Doing away with the subplots also leaves Yukito's main mission - the quest for the girl in the sky - getting mangled. The film hints that Yukito and Misuzu may be reincarnations of the tragic lovers of our flashback fable, but only to a point; the script is more comfortable separating the past as fantasy and the present as straightforward realism. (Unexplained, then, is the telekinetic powers Yukito uses to perform a puppet show, but that's an element that simply gets muddled in the story's reconfiguration.) But if Misuzu is not the girl in the sky, if her spirit does not float in the clouds, awaiting her return, why bring the point up in the first place?

The rest of the film suffers not from storytelling problems (although being locked into the franchise's dying kid-equals-melodrama story, there's too much manipulation and not enough genuine emotion), but from its presentation.
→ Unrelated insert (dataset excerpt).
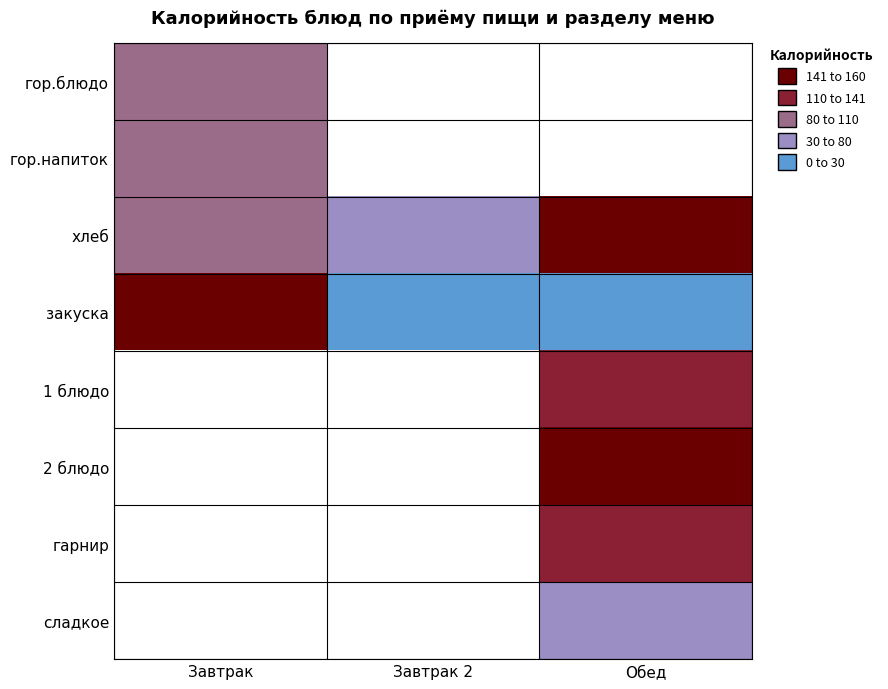

Count the number of data series in this chart.

8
The animation is rougher here than in the series, which is fine, as it matches nicely with the game's sketchier artwork. But the animators take great shortcuts with this, often replacing entire shots with still frames apparently lifted from the game (or built to look as such). It's a cost-cutting distraction that essentially turns the film into a cinematic picture book. If the whole film was like that, fine, that'd be its unique style. It's only used in random moments, however, making the whole thing look cheap and riddled with shortcuts.
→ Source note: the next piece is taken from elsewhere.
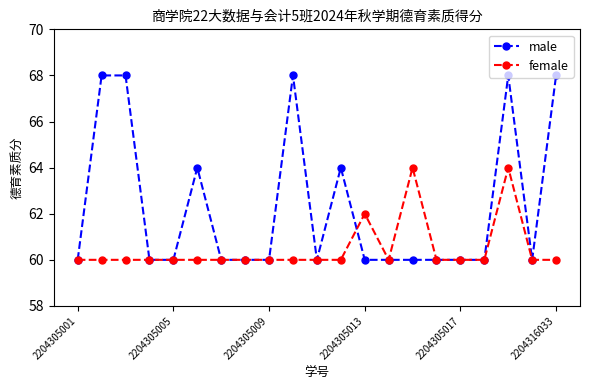

Which series has the largest total across all categories?

male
The movie also gets plastered with split-screen effects that never quite work; the tone of the story requires something calmer and gentler than the visual frenzy of rapid-cut multi-image frames. There's a feeling that the filmmakers were eager to try anything to help separate them from the game and series, but there's no clear reason to the gimmicks they use. Was this a rush job? Perhaps - it would explain why some unneeded elements remain intact.

But not even a removal of such visual tricks would save the story, which is broken at its core. With both the series and movie failing, perhaps there's just something about the franchise that gets too lost in translation.

The DVD

Video & Audio


The 1.85:1 anamorphic widescreen transfer sparkles, with excellent colors and great detail. Dirt and grain is absent, as are digital artifacts.

The original Japanese soundtrack and the English dub are given the 5.1 treatment. Both tracks are just fine, if nothing spectacular, with clear dialogue and solid music and effects. Two optional English subtitle tracks are provided; one track presents complete translation of dialogue; another delivers translations of the theme song and on-screen Japanese signs only.

Extras

None, except for a batch of previews for other FUNimation releases. A trailer for "Tsubasa: Volume 12" plays as the disc loads.

Final Thoughts

A slight improvement over the TV series, "Air" the movie still crumbles under the weight of its own bad choices. Skip It.